KUTIPAN BERITA —
Sumaterapost.co | Ogan Ilir – Kendati sempat dihalangi Oknum Humas Protokol Provinsi Sumsel dan Satpol PP saat hendak mengambil gambar para pejabat yang hadir di acara “Gelar Teknologi Tepat Guna ke-XVI dan Pencanangan Bulan Bakti Gotong Royong Masyarakat ke-XIX Tingkat Privinsi Sumsel yang berlangsung di halaman KPT Tanjung Senai Indralaya, Kabupaten Ogan Ilir, Selasa, (23/8).
Wartawan salah satu media online (bertugas di wilayah Ogan Ilir) yang mendapatkan perlakuan tidak menyenangkan oleh kedua oknum tersebut, tetap meliput gelaran acara hingga selesai guna jalankan tugas jurnalistiknya.
Saat pengambilan gambar, Humas arogan tersebut langsung mengibaskan tangannya sembari mengatakan bahwa tidak boleh mengambil foto dari jarak dekat. Dia sempat menyebut bahwa acara tersebut, milik bos nya yang bernama Rio.
“Jangan ambil gambar dekat-dekat, ini acara bos kami,”ujarnya mengusir.
Diduga tak paham dengan UU Pers No 40 Tahun 1999 tentang tugas pokok dan fungsi Pers, sang Oknum Humas terus bersikap arogansi seraya menghalangi-halangi tupoksi Wartawan.
Sempat terjadi adu argumen, namun sang oknum Humas terus mengelu-elukan bahwa ini acara bosnya.
“Sudahlah, ini acaranya Rio, nanti kamu digarinyo,”katanya.

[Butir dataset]
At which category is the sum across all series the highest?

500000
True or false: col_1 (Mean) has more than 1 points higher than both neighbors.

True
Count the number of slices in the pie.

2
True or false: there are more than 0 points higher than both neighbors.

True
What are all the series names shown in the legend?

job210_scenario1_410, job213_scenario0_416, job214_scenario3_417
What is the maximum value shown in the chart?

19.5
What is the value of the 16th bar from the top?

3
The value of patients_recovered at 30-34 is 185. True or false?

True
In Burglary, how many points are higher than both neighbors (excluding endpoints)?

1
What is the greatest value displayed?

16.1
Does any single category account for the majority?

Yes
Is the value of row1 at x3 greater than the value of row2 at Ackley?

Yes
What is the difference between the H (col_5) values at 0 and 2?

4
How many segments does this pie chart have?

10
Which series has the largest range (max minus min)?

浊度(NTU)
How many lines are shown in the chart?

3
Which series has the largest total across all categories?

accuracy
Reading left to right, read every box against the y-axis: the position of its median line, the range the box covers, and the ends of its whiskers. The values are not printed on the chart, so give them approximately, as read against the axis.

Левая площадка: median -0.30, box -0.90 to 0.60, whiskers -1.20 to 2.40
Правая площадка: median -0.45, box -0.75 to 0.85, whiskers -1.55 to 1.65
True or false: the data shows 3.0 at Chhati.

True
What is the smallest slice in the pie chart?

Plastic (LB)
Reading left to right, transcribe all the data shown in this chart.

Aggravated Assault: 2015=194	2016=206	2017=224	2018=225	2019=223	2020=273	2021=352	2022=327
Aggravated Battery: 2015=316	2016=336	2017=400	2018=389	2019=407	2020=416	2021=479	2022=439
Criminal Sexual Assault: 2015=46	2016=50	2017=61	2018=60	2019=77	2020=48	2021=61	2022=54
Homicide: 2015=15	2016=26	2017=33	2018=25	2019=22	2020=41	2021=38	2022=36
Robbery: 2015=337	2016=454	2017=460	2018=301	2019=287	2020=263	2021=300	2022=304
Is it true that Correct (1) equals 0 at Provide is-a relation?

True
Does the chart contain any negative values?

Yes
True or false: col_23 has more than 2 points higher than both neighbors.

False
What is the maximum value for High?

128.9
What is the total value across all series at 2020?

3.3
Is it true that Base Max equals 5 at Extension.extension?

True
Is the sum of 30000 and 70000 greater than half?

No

LATIHAN — Tulis kembali seluruh bagian berita mulai dari "Diduga tak paham" hingga "menghalangi-halangi tupoksi Wartawan.", lalu ganti "menghalangi-halangi" dengan "merintangi". Materi tersebut tidak diperlukan untuk mengerjakan latihan ini.

HASIL LATIHAN —
Diduga tak paham dengan UU Pers No 40 Tahun 1999 tentang tugas pokok dan fungsi Pers, sang Oknum Humas terus bersikap arogansi seraya merintangi tupoksi Wartawan.